*** Material shown ***
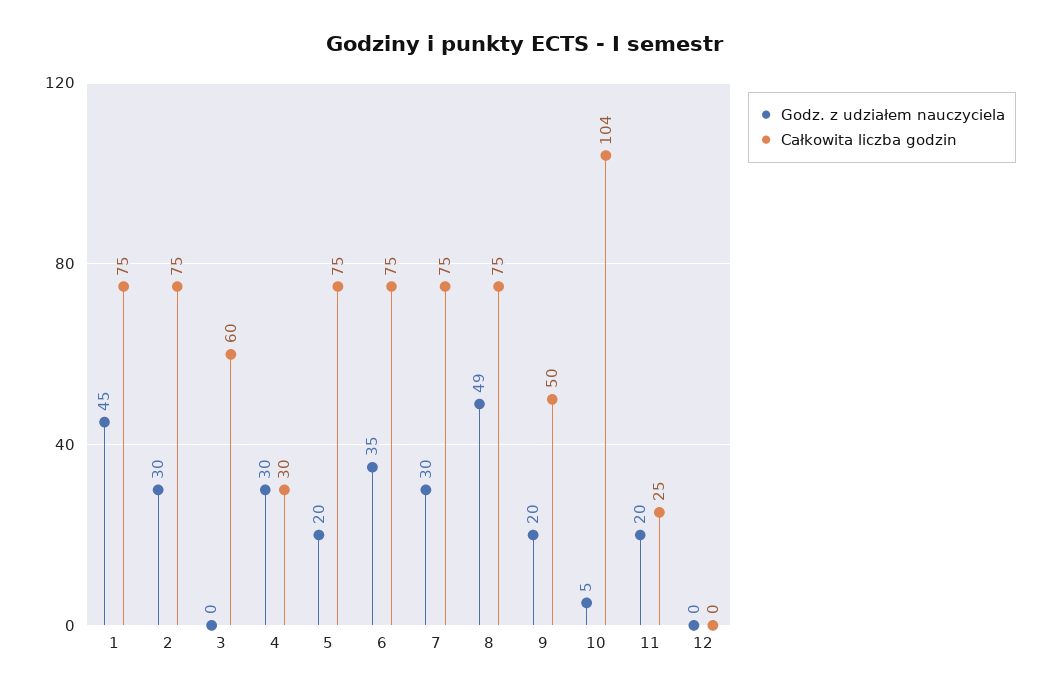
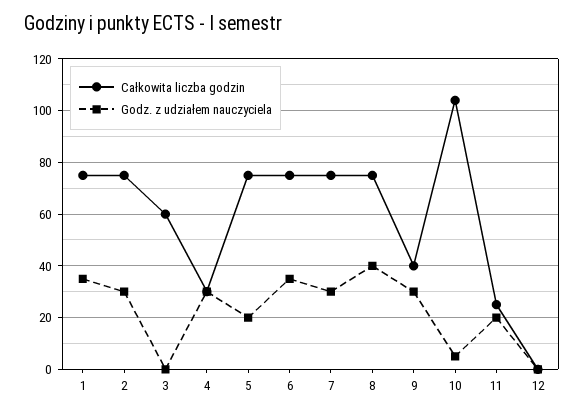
Godz. z udziałem nauczyciela, 1: 45 -> 35
Godz. z udziałem nauczyciela, 8: 49 -> 40
Godz. z udziałem nauczyciela, 9: 20 -> 30
Całkowita liczba godzin, 9: 50 -> 40

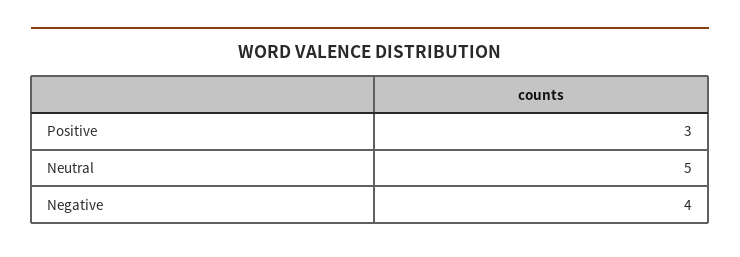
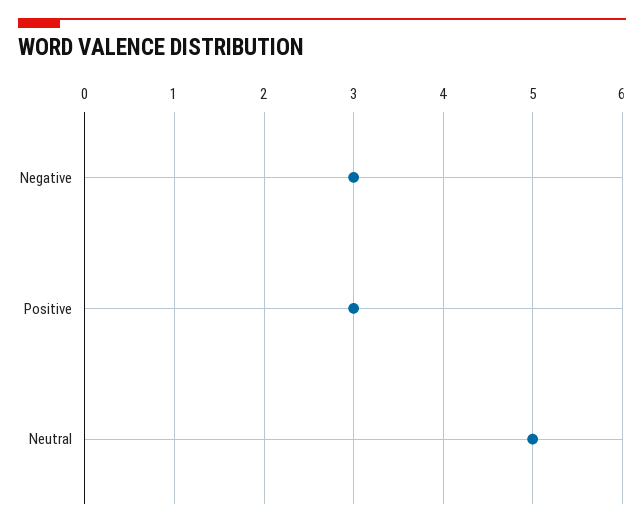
Negative: 4 -> 3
*** End of Material shown ***
If any entry holds a picture, drop the picture and copy everything else exactly.

• [Answer to this task]:
Godz. z udziałem nauczyciela, 1: 45 -> 35
Godz. z udziałem nauczyciela, 8: 49 -> 40
Godz. z udziałem nauczyciela, 9: 20 -> 30
Całkowita liczba godzin, 9: 50 -> 40

Negative: 4 -> 3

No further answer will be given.